Rhetoricians, compositionists, writers, and teachers have long demonstrated the importance of writing to critical learning.  Writing provides a means to know, to understand, and to experience knowledge. 

The success of having people come to understand this power rests in effective writing instruction.  The National Writing Project seeks to improve and enhance writing instruction and experience in educational institutions.  Participants attend Summer Writing Institutes where they learn writing techniques.  At the completion of the institute, these trained Teacher Consultants (TCs) return to their schools and districts training others in the methods that they have learned.  In this way, teachers create a network of shared knowledge.  

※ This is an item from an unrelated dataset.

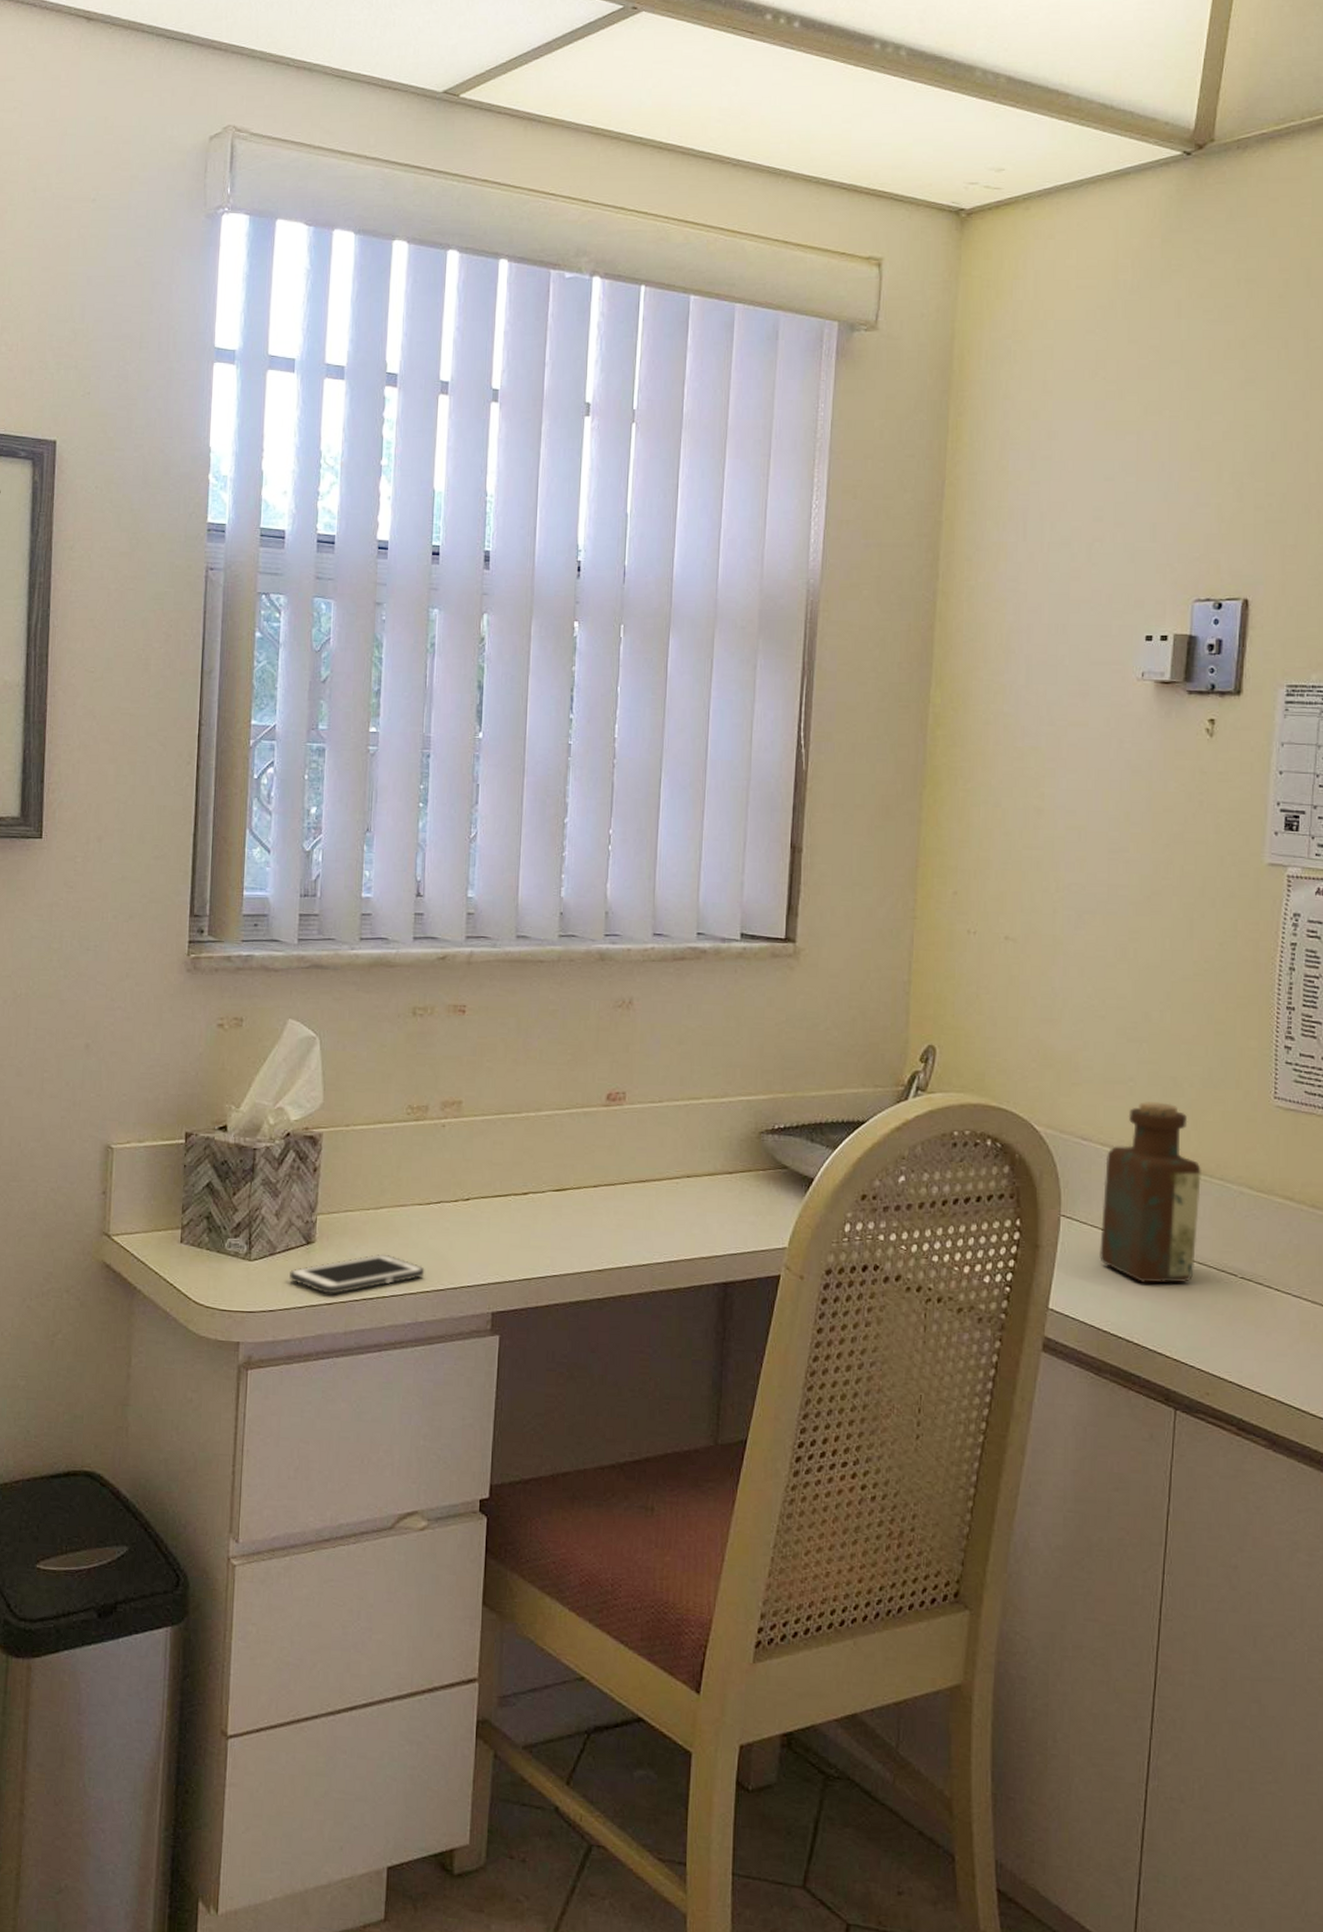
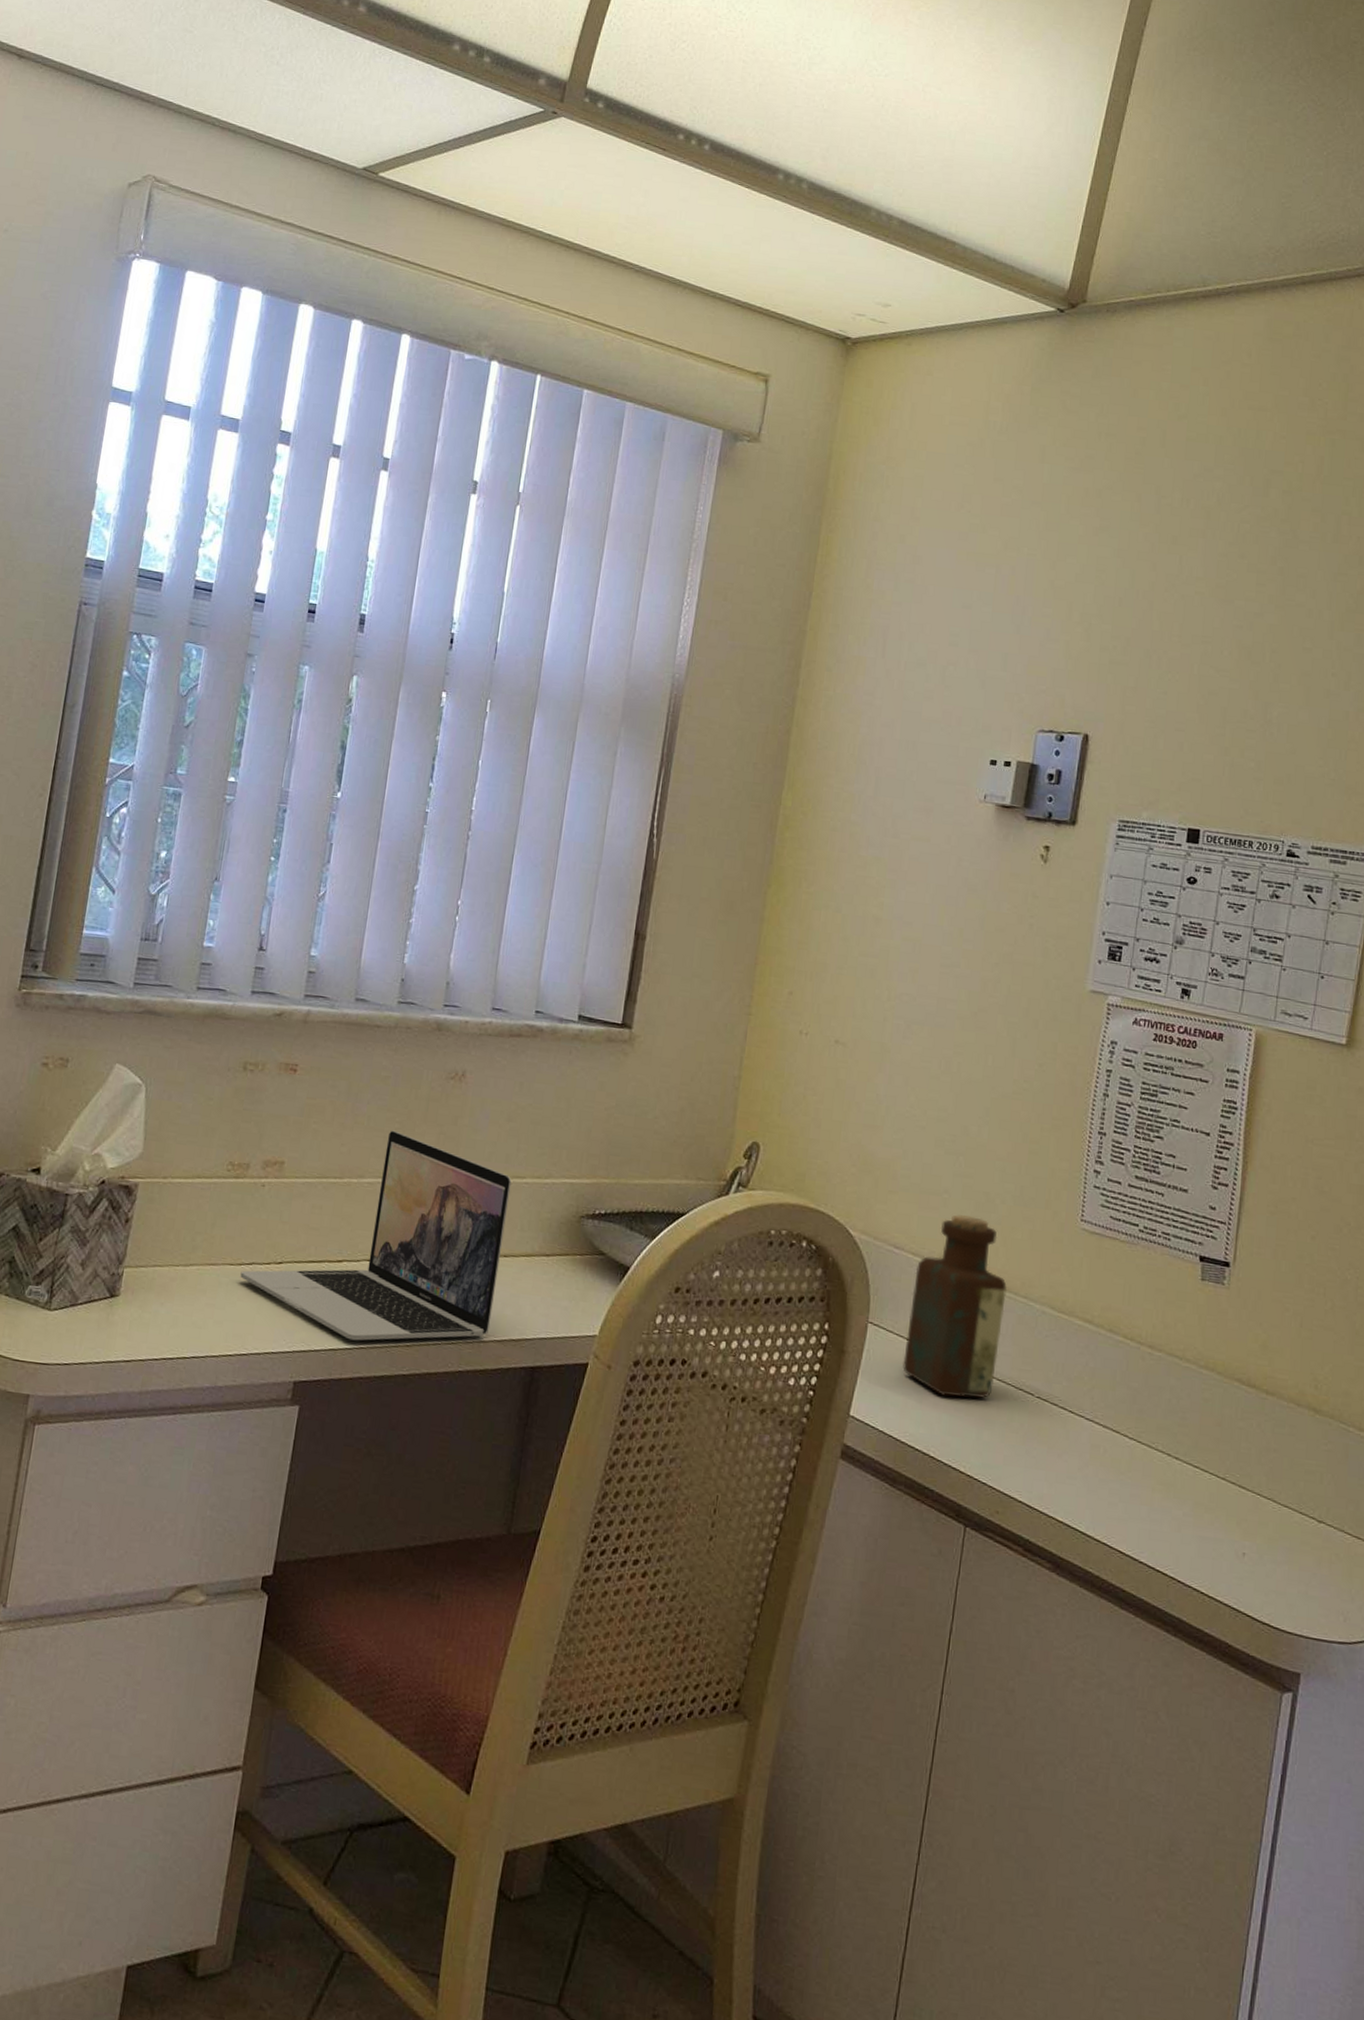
cell phone: present [289,1254,425,1294] -> none [89,1313,230,1352]
laptop: none [430,1062,688,1269] -> present [240,1130,512,1341]

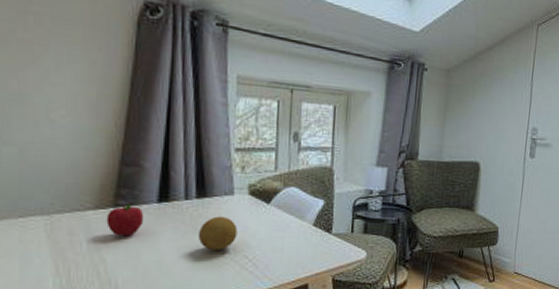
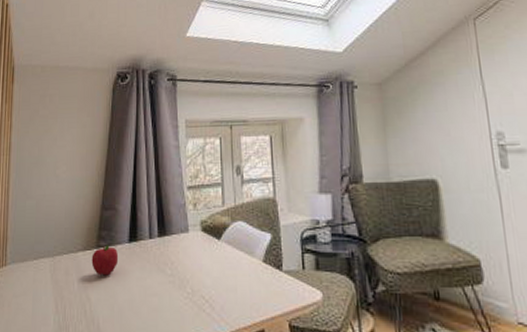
fruit: present [197,216,238,252] -> none [160,254,194,291]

An overview of some of the goals and assumptions of the writing project shows the importance of teacher knowledge and the application of writing strategies.  According to the 2000 National Writing Project Annual Report, the project is guided by the following beliefs:

 

Goals:

  • to improve student writing and learning in K-16 classrooms;
  • to extend the uses of writing in all disciplines;
  • to provide schools, colleges, and universities with an effective professional development model;
  • to identify, celebrate, and enhance the professional role of successful classroom teachers.

 

NWP Basic Assumptions

  1. Writing is pivotal to learning, academic achievement, and job success.
  2. Writing instruction begins in kindergarten and continues through university.
  3. Universities and schools in collaboration can provide powerful programs for teachers.
  4. Effective teachers of writing regularly write themselves.
  5. Exemplary teachers make the best teachers of other teachers.
  6. Teachers are the key to reform in education.
  7. Professional development begins when teachers enter teaching and continues throughout their careers.
  8. Writing is fundamental to learning in all subjects.
  9. Real change in classroom practice happens over time.

Each writing project site seeks to accomplish these goals by offering summer institutes, providing continuity activities among the participants, and developing various courses and inservice programs that facilitate and continue to enhance the quality of and experiences with writing in today's schools.